## Task goal
What follows is a set of records, each of which is to be written out exactly.

▼

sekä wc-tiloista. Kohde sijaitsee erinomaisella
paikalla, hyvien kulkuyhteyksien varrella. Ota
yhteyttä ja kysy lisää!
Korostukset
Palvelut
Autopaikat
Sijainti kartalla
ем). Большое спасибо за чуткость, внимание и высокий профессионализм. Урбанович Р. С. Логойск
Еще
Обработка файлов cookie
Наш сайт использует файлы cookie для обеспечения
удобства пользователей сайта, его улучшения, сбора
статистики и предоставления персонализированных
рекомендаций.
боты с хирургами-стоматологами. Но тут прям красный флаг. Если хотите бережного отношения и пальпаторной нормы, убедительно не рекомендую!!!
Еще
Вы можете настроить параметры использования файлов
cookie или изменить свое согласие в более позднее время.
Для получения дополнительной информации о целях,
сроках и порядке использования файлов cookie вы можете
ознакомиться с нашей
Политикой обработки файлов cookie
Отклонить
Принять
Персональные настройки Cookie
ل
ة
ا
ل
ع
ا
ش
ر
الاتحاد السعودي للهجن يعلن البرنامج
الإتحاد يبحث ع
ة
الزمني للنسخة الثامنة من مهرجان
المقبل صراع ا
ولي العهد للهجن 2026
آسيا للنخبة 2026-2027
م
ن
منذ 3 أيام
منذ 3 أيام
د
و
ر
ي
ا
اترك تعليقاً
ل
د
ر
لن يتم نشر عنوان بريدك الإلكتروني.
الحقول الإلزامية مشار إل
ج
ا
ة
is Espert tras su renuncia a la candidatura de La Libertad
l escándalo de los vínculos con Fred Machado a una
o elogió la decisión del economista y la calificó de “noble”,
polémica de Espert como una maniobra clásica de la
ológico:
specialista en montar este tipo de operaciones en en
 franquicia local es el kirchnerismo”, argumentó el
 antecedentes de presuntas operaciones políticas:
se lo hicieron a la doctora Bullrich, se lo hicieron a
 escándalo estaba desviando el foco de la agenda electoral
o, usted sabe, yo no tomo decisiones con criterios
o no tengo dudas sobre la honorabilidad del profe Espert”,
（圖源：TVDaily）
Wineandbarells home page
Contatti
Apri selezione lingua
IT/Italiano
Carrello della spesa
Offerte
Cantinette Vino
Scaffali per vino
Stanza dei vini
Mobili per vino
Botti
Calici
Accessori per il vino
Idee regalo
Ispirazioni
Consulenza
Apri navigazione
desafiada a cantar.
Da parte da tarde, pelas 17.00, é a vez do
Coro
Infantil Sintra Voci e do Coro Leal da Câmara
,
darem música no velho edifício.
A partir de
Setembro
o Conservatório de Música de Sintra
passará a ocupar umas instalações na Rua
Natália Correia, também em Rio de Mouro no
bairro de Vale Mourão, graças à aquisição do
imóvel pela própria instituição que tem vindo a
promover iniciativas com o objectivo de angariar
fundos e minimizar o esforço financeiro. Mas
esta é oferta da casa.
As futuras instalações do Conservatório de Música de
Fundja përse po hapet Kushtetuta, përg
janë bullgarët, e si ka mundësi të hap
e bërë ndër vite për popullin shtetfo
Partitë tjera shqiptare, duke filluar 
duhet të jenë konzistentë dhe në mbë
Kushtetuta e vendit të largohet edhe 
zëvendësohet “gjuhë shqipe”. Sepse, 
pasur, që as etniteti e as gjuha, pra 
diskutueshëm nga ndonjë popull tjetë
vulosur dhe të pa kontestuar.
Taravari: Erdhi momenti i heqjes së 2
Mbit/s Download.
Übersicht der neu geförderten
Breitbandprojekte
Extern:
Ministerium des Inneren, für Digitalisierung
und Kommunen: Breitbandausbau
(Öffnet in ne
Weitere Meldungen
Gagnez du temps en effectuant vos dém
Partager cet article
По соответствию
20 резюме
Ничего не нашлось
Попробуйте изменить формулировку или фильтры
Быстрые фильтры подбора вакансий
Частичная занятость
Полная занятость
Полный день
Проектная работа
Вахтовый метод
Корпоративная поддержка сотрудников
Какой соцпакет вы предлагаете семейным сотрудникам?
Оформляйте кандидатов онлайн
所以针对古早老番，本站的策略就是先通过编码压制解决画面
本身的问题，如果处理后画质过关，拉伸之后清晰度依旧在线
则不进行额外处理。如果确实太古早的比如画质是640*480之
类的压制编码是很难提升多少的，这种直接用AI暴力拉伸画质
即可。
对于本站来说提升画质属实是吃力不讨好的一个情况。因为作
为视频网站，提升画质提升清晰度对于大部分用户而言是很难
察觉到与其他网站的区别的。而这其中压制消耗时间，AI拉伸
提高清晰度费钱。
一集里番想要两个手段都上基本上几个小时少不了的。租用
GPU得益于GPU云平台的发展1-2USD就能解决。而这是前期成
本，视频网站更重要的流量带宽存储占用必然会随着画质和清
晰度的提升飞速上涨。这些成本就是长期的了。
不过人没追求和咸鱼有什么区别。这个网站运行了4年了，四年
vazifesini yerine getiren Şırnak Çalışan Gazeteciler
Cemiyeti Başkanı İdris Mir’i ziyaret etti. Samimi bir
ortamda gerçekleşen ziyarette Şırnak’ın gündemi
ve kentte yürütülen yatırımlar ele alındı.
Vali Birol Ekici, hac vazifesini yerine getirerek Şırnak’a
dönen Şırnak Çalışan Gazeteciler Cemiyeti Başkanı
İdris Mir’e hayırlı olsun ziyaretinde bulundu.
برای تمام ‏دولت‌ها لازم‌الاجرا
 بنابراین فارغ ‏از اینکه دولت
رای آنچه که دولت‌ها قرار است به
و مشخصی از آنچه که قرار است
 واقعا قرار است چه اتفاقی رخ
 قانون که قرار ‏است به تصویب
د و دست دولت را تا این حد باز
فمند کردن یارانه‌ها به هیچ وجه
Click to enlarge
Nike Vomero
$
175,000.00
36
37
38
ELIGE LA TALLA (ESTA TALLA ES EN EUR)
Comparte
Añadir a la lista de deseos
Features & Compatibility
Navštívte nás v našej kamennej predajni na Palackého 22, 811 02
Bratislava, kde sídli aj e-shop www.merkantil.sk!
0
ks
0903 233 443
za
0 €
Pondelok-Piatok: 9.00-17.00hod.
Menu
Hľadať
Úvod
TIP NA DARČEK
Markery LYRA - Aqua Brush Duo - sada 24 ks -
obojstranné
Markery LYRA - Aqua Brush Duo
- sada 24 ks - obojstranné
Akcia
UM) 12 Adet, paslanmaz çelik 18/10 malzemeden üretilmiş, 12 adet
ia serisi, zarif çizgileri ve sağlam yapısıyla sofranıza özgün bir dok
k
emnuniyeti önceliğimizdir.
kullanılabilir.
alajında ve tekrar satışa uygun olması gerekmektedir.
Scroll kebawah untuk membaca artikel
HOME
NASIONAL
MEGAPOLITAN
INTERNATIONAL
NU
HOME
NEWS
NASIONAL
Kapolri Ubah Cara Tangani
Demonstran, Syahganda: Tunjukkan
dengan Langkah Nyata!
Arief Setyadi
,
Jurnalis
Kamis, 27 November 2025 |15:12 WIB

▲

## Answer for this exercise
sekä wc-tiloista. Kohde sijaitsee erinomaisella
paikalla, hyvien kulkuyhteyksien varrella. Ota
yhteyttä ja kysy lisää!
Korostukset
Palvelut
Autopaikat
Sijainti kartalla
ем). Большое спасибо за чуткость, внимание и высокий профессионализм. Урбанович Р. С. Логойск
Еще
Обработка файлов cookie
Наш сайт использует файлы cookie для обеспечения
удобства пользователей сайта, его улучшения, сбора
статистики и предоставления персонализированных
рекомендаций.
боты с хирургами-стоматологами. Но тут прям красный флаг. Если хотите бережного отношения и пальпаторной нормы, убедительно не рекомендую!!!
Еще
Вы можете настроить параметры использования файлов
cookie или изменить свое согласие в более позднее время.
Для получения дополнительной информации о целях,
сроках и порядке использования файлов cookie вы можете
ознакомиться с нашей
Политикой обработки файлов cookie
Отклонить
Принять
Персональные настройки Cookie
ل
ة
ا
ل
ع
ا
ش
ر
الاتحاد السعودي للهجن يعلن البرنامج
الإتحاد يبحث ع
ة
الزمني للنسخة الثامنة من مهرجان
المقبل صراع ا
ولي العهد للهجن 2026
آسيا للنخبة 2026-2027
م
ن
منذ 3 أيام
منذ 3 أيام
د
و
ر
ي
ا
اترك تعليقاً
ل
د
ر
لن يتم نشر عنوان بريدك الإلكتروني.
الحقول الإلزامية مشار إل
ج
ا
ة
is Espert tras su renuncia a la candidatura de La Libertad
l escándalo de los vínculos con Fred Machado a una
o elogió la decisión del economista y la calificó de “noble”,
polémica de Espert como una maniobra clásica de la
ológico:
specialista en montar este tipo de operaciones en en
 franquicia local es el kirchnerismo”, argumentó el
 antecedentes de presuntas operaciones políticas:
se lo hicieron a la doctora Bullrich, se lo hicieron a
 escándalo estaba desviando el foco de la agenda electoral
o, usted sabe, yo no tomo decisiones con criterios
o no tengo dudas sobre la honorabilidad del profe Espert”,
（圖源：TVDaily）
Wineandbarells home page
Contatti
Apri selezione lingua
IT/Italiano
Carrello della spesa
Offerte
Cantinette Vino
Scaffali per vino
Stanza dei vini
Mobili per vino
Botti
Calici
Accessori per il vino
Idee regalo
Ispirazioni
Consulenza
Apri navigazione
desafiada a cantar.
Da parte da tarde, pelas 17.00, é a vez do
Coro
Infantil Sintra Voci e do Coro Leal da Câmara
,
darem música no velho edifício.
A partir de
Setembro
o Conservatório de Música de Sintra
passará a ocupar umas instalações na Rua
Natália Correia, também em Rio de Mouro no
bairro de Vale Mourão, graças à aquisição do
imóvel pela própria instituição que tem vindo a
promover iniciativas com o objectivo de angariar
fundos e minimizar o esforço financeiro. Mas
esta é oferta da casa.
As futuras instalações do Conservatório de Música de
Fundja përse po hapet Kushtetuta, përg
janë bullgarët, e si ka mundësi të hap
e bërë ndër vite për popullin shtetfo
Partitë tjera shqiptare, duke filluar 
duhet të jenë konzistentë dhe në mbë
Kushtetuta e vendit të largohet edhe 
zëvendësohet “gjuhë shqipe”. Sepse, 
pasur, që as etniteti e as gjuha, pra 
diskutueshëm nga ndonjë popull tjetë
vulosur dhe të pa kontestuar.
Taravari: Erdhi momenti i heqjes së 2
Mbit/s Download.
Übersicht der neu geförderten
Breitbandprojekte
Extern:
Ministerium des Inneren, für Digitalisierung
und Kommunen: Breitbandausbau
(Öffnet in ne
Weitere Meldungen
Gagnez du temps en effectuant vos dém
Partager cet article
По соответствию
20 резюме
Ничего не нашлось
Попробуйте изменить формулировку или фильтры
Быстрые фильтры подбора вакансий
Частичная занятость
Полная занятость
Полный день
Проектная работа
Вахтовый метод
Корпоративная поддержка сотрудников
Какой соцпакет вы предлагаете семейным сотрудникам?
Оформляйте кандидатов онлайн
所以针对古早老番，本站的策略就是先通过编码压制解决画面
本身的问题，如果处理后画质过关，拉伸之后清晰度依旧在线
则不进行额外处理。如果确实太古早的比如画质是640*480之
类的压制编码是很难提升多少的，这种直接用AI暴力拉伸画质
即可。
对于本站来说提升画质属实是吃力不讨好的一个情况。因为作
为视频网站，提升画质提升清晰度对于大部分用户而言是很难
察觉到与其他网站的区别的。而这其中压制消耗时间，AI拉伸
提高清晰度费钱。
一集里番想要两个手段都上基本上几个小时少不了的。租用
GPU得益于GPU云平台的发展1-2USD就能解决。而这是前期成
本，视频网站更重要的流量带宽存储占用必然会随着画质和清
晰度的提升飞速上涨。这些成本就是长期的了。
不过人没追求和咸鱼有什么区别。这个网站运行了4年了，四年
vazifesini yerine getiren Şırnak Çalışan Gazeteciler
Cemiyeti Başkanı İdris Mir’i ziyaret etti. Samimi bir
ortamda gerçekleşen ziyarette Şırnak’ın gündemi
ve kentte yürütülen yatırımlar ele alındı.
Vali Birol Ekici, hac vazifesini yerine getirerek Şırnak’a
dönen Şırnak Çalışan Gazeteciler Cemiyeti Başkanı
İdris Mir’e hayırlı olsun ziyaretinde bulundu.
برای تمام ‏دولت‌ها لازم‌الاجرا
 بنابراین فارغ ‏از اینکه دولت
رای آنچه که دولت‌ها قرار است به
و مشخصی از آنچه که قرار است
 واقعا قرار است چه اتفاقی رخ
 قانون که قرار ‏است به تصویب
د و دست دولت را تا این حد باز
فمند کردن یارانه‌ها به هیچ وجه
Click to enlarge
Nike Vomero
$
175,000.00
36
37
38
ELIGE LA TALLA (ESTA TALLA ES EN EUR)
Comparte
Añadir a la lista de deseos
Features & Compatibility
Navštívte nás v našej kamennej predajni na Palackého 22, 811 02
Bratislava, kde sídli aj e-shop www.merkantil.sk!
0
ks
0903 233 443
za
0 €
Pondelok-Piatok: 9.00-17.00hod.
Menu
Hľadať
Úvod
TIP NA DARČEK
Markery LYRA - Aqua Brush Duo - sada 24 ks -
obojstranné
Markery LYRA - Aqua Brush Duo
- sada 24 ks - obojstranné
Akcia
UM) 12 Adet, paslanmaz çelik 18/10 malzemeden üretilmiş, 12 adet
ia serisi, zarif çizgileri ve sağlam yapısıyla sofranıza özgün bir dok
k
emnuniyeti önceliğimizdir.
kullanılabilir.
alajında ve tekrar satışa uygun olması gerekmektedir.
Scroll kebawah untuk membaca artikel
HOME
NASIONAL
MEGAPOLITAN
INTERNATIONAL
NU
HOME
NEWS
NASIONAL
Kapolri Ubah Cara Tangani
Demonstran, Syahganda: Tunjukkan
dengan Langkah Nyata!
Arief Setyadi
,
Jurnalis
Kamis, 27 November 2025 |15:12 WIB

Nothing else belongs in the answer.